Would you output the entries below only from the line containing "2. Crea una" through the line containing "- [Matías Aravia](https://github.com/matiasaravia52)", exactly as they stand and with both ends included?

───── Data provided ─────

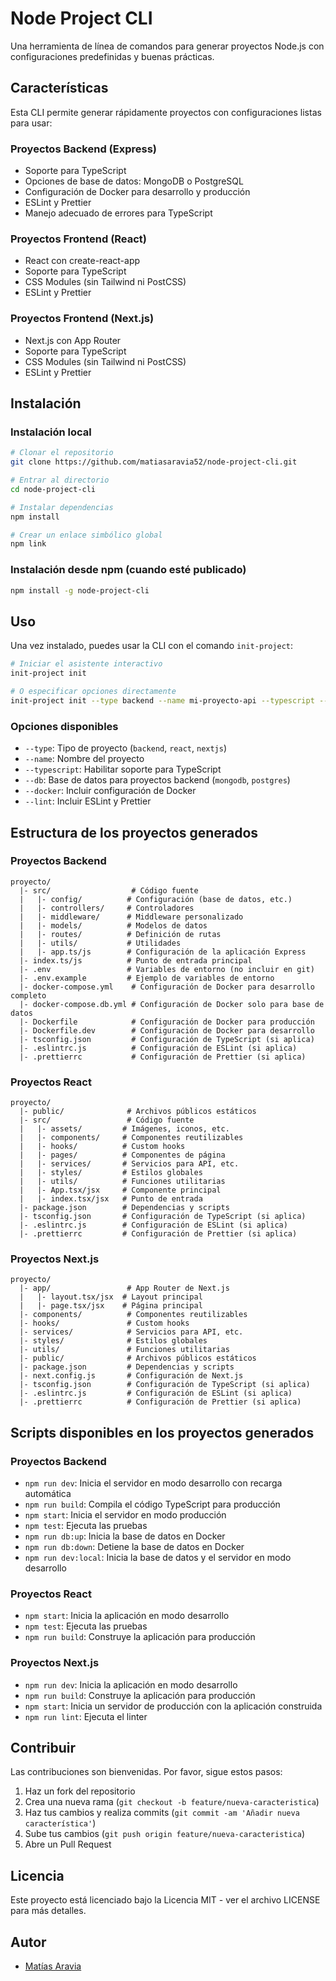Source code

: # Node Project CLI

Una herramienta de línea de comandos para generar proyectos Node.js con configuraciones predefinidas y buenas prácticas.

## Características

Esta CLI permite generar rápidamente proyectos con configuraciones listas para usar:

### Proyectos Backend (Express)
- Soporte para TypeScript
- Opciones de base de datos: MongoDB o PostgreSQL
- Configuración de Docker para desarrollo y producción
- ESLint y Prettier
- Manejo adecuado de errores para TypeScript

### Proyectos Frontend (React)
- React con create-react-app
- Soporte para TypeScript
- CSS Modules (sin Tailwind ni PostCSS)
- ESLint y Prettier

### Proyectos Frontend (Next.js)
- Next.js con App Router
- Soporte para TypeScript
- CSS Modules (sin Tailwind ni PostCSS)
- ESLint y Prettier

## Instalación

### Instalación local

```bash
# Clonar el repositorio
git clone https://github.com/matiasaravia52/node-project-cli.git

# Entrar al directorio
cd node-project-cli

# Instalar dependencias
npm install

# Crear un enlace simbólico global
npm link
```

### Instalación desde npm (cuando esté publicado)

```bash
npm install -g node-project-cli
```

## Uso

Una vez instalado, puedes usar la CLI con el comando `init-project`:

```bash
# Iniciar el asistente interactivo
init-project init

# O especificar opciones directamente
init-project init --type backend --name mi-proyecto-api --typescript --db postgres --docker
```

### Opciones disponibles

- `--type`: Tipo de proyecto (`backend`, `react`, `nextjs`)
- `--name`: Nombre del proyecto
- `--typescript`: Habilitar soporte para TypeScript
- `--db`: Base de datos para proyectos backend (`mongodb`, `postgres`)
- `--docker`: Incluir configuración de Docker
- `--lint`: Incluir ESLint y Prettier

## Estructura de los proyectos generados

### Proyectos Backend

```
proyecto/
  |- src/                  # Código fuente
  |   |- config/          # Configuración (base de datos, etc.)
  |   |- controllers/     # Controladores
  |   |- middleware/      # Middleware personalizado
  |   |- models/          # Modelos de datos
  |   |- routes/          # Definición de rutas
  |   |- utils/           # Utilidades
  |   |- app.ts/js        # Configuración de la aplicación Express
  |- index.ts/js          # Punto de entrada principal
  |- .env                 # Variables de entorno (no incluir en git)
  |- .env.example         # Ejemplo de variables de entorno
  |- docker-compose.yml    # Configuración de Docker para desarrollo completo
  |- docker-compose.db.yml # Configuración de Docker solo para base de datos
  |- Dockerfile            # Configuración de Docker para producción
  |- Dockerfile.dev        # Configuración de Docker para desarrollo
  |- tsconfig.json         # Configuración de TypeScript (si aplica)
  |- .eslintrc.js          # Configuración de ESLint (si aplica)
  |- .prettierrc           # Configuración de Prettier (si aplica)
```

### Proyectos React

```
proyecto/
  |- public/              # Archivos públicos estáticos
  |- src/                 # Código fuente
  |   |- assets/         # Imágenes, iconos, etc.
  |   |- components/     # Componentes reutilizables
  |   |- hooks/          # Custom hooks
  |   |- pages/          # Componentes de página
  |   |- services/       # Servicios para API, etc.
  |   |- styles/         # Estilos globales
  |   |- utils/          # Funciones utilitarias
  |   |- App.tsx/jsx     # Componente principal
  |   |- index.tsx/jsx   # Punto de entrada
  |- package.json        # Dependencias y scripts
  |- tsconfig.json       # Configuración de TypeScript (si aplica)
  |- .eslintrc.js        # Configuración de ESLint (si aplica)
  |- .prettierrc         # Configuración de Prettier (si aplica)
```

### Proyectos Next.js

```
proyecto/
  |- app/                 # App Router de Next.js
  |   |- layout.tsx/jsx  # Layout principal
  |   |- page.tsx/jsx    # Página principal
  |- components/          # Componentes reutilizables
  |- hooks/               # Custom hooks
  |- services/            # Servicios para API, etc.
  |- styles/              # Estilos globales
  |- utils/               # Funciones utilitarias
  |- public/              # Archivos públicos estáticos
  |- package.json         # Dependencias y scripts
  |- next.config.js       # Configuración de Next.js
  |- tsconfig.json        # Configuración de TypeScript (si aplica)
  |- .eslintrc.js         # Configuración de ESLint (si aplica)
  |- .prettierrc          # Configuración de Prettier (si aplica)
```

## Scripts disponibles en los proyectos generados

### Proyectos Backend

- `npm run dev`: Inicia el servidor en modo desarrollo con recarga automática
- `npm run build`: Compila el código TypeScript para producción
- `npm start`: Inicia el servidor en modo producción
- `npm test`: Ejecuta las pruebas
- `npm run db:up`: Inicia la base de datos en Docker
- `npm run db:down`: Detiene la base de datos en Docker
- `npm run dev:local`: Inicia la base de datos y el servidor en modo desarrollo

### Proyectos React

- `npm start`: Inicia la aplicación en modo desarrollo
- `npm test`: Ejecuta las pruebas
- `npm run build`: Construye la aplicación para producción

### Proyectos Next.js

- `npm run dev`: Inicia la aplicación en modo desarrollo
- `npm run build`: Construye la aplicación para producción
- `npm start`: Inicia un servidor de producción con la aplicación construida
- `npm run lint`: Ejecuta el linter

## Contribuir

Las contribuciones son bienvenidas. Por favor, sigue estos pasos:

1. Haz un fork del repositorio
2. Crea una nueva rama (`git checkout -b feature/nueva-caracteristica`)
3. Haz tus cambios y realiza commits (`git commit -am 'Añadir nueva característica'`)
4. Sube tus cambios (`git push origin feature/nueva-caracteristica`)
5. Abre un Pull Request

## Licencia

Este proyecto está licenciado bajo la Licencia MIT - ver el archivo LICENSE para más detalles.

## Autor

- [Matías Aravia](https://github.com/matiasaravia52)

─────
───── Data provided ─────

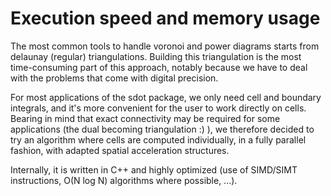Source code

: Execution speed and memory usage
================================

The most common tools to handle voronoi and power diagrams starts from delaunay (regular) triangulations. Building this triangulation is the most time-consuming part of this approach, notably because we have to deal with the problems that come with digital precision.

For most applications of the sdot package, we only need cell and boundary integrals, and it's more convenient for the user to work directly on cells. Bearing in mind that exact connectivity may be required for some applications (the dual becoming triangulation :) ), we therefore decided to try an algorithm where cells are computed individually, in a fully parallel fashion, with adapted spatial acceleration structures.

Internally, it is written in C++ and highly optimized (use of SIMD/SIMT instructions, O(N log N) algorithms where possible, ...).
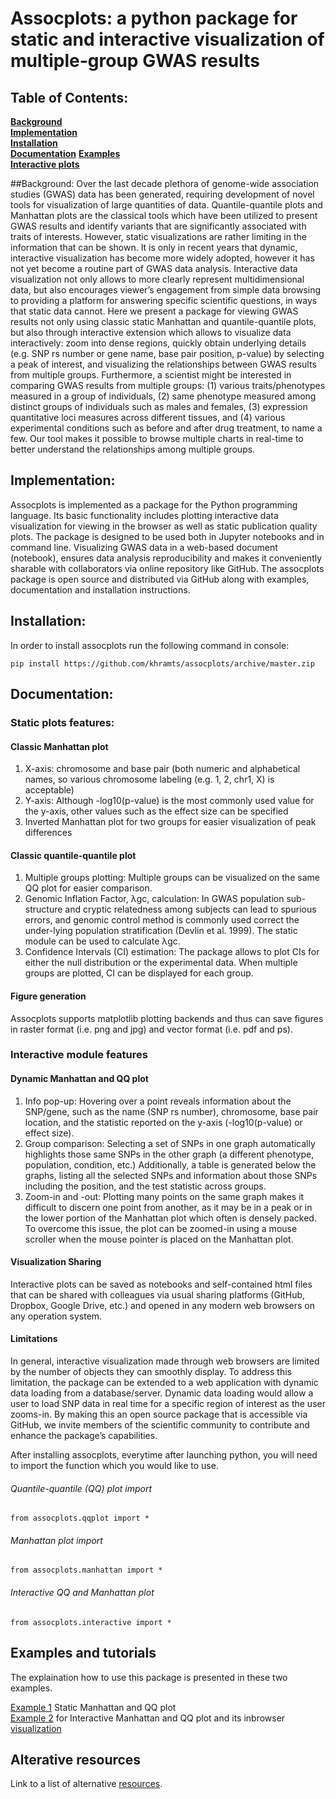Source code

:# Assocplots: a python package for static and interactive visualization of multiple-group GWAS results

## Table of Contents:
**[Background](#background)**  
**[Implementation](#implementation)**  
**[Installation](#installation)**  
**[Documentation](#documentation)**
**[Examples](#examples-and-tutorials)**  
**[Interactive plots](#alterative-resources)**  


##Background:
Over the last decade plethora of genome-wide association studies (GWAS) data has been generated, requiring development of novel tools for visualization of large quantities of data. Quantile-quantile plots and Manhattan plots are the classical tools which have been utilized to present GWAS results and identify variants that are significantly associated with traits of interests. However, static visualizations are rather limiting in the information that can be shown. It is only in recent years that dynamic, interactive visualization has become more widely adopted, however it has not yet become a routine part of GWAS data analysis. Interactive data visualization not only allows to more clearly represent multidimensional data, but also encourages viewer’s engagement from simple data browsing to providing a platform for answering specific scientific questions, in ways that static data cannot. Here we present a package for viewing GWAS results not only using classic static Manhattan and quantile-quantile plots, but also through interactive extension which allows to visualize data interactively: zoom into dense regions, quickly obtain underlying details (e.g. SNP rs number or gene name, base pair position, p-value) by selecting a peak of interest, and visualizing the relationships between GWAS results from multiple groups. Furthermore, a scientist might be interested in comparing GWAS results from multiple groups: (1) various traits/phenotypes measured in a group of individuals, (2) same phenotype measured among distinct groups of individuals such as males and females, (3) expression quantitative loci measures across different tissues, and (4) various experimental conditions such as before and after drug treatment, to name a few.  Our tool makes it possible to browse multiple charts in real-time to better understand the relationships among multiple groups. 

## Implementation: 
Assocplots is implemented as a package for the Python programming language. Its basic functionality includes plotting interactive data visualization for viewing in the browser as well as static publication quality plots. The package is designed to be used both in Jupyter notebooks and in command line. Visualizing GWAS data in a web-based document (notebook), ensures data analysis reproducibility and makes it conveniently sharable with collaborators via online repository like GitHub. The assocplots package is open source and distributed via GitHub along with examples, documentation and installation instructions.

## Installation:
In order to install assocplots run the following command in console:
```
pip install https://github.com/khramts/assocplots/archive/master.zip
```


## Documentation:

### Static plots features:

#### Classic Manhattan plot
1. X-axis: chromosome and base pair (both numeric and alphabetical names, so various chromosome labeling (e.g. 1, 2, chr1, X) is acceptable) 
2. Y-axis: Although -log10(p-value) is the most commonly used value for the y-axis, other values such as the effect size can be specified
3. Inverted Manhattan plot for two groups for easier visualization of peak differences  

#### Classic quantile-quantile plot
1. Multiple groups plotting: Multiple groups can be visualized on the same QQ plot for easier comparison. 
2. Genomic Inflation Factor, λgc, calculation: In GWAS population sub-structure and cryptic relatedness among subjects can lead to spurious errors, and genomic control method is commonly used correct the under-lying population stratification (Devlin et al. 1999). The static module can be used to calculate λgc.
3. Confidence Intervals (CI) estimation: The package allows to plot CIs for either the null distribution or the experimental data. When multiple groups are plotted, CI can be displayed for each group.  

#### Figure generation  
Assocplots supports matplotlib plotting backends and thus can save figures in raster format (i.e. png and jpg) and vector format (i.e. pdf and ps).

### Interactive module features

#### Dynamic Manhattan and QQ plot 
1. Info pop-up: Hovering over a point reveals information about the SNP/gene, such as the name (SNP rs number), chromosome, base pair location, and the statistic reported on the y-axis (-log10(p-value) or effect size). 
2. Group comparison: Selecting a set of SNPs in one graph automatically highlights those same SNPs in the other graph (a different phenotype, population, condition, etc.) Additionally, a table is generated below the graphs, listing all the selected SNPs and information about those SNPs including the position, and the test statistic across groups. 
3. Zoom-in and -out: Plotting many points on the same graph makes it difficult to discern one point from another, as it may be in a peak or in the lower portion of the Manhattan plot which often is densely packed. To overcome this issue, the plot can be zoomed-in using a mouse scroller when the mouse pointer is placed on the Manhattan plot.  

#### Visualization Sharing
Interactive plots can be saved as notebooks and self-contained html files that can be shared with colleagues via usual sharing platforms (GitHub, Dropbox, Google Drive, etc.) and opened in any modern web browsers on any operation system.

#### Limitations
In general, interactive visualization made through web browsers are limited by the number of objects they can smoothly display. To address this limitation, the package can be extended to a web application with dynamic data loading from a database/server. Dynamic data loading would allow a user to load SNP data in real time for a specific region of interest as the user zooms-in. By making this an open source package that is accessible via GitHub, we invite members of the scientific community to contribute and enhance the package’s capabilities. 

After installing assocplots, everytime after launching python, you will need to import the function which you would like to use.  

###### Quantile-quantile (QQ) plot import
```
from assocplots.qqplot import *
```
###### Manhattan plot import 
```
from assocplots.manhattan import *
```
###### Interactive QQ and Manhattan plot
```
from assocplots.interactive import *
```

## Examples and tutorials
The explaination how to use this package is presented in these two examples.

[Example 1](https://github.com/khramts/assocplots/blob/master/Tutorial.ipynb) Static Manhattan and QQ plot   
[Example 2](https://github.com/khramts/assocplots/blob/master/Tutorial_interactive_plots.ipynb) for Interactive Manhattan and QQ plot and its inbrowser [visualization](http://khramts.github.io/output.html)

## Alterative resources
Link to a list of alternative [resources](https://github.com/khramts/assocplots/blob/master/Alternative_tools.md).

─────

◆ **Reply to the task**
2. Crea una nueva rama (`git checkout -b feature/nueva-caracteristica`)
3. Haz tus cambios y realiza commits (`git commit -am 'Añadir nueva característica'`)
4. Sube tus cambios (`git push origin feature/nueva-caracteristica`)
5. Abre un Pull Request

## Licencia

Este proyecto está licenciado bajo la Licencia MIT - ver el archivo LICENSE para más detalles.

## Autor

- [Matías Aravia](https://github.com/matiasaravia52)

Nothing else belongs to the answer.